The commander does not investigate. The investigator does not communicate. The communicator does not decide.

Escalation and de-escalation

Escalation is information flow, not blame flow. The rule: no surprises. If leadership will hear about this incident from anywhere other than the commander, they hear about it from the commander first.

SeverityWho hears in 5 minutesWho hears in 30 minutesStatus page
P0 — production downOn-call group, Tech Lead, POLeadership, affected clientsAutomatic
P1 — partial degradationOn-call group, Tech LeadPO, leadership at next syncManual update
P2 — single-feature impactOn-call groupPO at next standupInternal note only
P3 — annoyanceOn-call group at next standup

De-escalation is as deliberate as escalation. The incident is not over until the commander stands the team down, the status page is updated to resolved, the timeline is archived, and someone has checked on the people who took the page. The cost of an unannounced de-escalation is a team that stays anxious into the next cycle.

The postmortem

Within five working days. Blameless in tone. Structural in output.

The postmortem asks, in order:

  1. Timeline — what happened, when, who knew. Drawn from the commander's notes.
  2. Detection — when did the system know? When did a person know? Difference is the detection gap.
  3. Containment — how did we stop the bleeding? Were the runbooks adequate?
  4. Root cause — five whys, but with chain levels as the answer space. Not why did the developer not see this but why did the chain not catch it before this developer.
  5. What was missed — which level had the right opportunity to prevent this incident, and didn't?
  6. Structural fix — owned, dated, tracked. Not "we'll be more careful." A change to a checklist, a runbook, a test, a brief template, a CI step.

A postmortem that produces an action item with no owner and no date is not a postmortem. It is a feeling that was written down.

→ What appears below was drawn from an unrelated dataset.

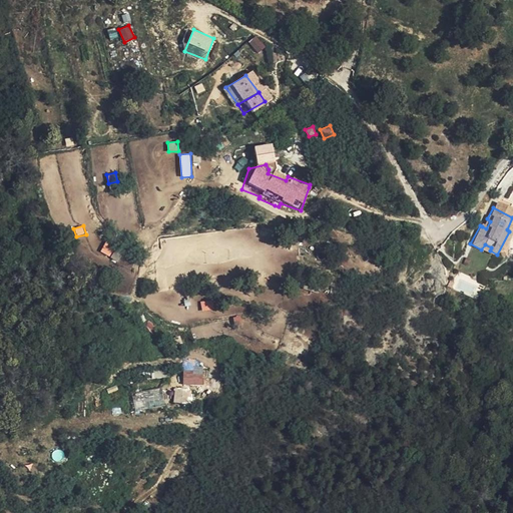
[(100,252),(110,257),(114,245),(104,241),(100,252)]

What goes back into the chain

Every postmortem produces at least one chain-artifact change. Examples that hold:

  • A runbook gains a new condition.
  • The release-gate checklist gains a new item.
  • The Feature Brief template gains a new question that would have caught this.
  • The CI pipeline gains a new check.
  • A new ADR records the constraint that the incident revealed.

The model update absorbs the rest. Without the model update, the postmortem becomes a memorial.

Resolution gate — incident closed

Enough to know the chain learned.

Status page resolved. Timeline archived. Postmortem complete with at least one structural change owned and dated. The runbook or checklist that was missing now exists.